Your rite and ritual of pancakes last night might simply have been observed because they are delicious to eat and fun to flip around the kitchen. In that celebration though is a nod to preparation. Using up what’s in the cupboard before it isn’t replenished for a while we are marking the time between times. Preparation for going through a time without comfort, luxury, and indulgence, helps us remember Jesus’ desert temptation. There is a before and an after this ‘between times’. The weird space to occupy prepares us. We are taught from what we have enjoyed before but we enter a new space knowing what happens next will not be the continuation of the flavours, sights, smells and traditions we have previously been shaped by. After the pancakes and the ashes come a change. We submit ourselves, through the time of preparation, to the ways of Jesus.

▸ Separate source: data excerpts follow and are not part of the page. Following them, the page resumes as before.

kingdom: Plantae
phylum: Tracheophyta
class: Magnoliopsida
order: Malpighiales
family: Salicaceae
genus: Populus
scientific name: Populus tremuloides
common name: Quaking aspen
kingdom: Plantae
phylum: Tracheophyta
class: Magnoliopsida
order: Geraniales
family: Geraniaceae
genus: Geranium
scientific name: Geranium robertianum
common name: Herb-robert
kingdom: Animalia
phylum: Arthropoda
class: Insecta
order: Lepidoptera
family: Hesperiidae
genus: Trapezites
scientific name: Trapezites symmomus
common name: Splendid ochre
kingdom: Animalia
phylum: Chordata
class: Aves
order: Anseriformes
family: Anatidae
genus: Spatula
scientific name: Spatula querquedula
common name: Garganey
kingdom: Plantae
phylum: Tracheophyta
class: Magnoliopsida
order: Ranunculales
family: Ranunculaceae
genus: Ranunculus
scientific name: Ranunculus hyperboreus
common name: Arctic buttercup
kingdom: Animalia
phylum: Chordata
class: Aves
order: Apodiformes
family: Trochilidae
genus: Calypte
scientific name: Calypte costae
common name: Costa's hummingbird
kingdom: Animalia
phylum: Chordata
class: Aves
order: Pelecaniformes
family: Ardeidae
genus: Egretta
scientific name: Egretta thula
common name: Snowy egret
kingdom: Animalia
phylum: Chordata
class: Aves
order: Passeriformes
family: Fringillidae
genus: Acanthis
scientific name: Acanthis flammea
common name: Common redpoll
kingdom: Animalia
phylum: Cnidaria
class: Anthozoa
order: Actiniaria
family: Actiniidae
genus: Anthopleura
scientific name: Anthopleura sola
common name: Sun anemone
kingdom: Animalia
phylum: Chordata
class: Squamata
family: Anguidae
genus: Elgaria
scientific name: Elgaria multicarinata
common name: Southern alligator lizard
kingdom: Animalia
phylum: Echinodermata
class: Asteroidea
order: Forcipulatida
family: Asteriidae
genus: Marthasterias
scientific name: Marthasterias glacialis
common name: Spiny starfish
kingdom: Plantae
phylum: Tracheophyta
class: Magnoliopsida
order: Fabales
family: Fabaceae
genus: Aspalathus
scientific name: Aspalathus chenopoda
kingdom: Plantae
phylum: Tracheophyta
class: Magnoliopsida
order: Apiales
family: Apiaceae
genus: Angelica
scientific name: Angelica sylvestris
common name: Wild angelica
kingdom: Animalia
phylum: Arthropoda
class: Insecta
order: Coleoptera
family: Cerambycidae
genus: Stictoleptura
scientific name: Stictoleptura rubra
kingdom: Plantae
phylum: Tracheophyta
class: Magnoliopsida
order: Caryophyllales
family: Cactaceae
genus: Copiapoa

Playing with tradition and being prepared to walk away from some of its practices doesn’t vacate my awareness of responsibility. Duty must not be communicated as the same thing as responsibility here. We go through the examination of dust and hold it together through the weird preparatory spaces to assume the call and commission of the Kingdom of God. We take seriously a way of life honouring God and serving others because of who we believe Jesus is rather than ‘because that’s what we’ve always done’. Who we are and where we come from matter. We are not the stereotypes of imagined national identity, we are not duty-bound to repeat ancient behaviours for fear of invoking ancestral displeasure. We are dust and belong to The Creator, Sustainer and Inheritor of life. Our responsibility is to carry the image of healing, peace and love to places unfamiliar with God’s ways. We do not perform fuelled by cultural duty to maintain ‘a way of life’, we are Spirit-filed with the responsibility to usher in new life.


The next forty days inspired by reading Genesis, Psalm 103, Matthew chapter 4, eating pancakes, cruciform ashes or just another Wednesday, commit to examining how as dust you are being moulded by the Spirit of God to pray, fast, and give to others.

Look hard at who you believe you are and what you’re doing about it. Not the vain repetition of the behaviour and call of others but the shape you are being asked to take and hold. Some of assuming your responsibility could involve asking God to teach and tell you new things while some of it might look like restarting some patterns of devotion you have abandoned.

The value of these strange spaces in-between times is allowing God to prepare you for what comes next. There is strength and focus available for us in the hunger we develop now.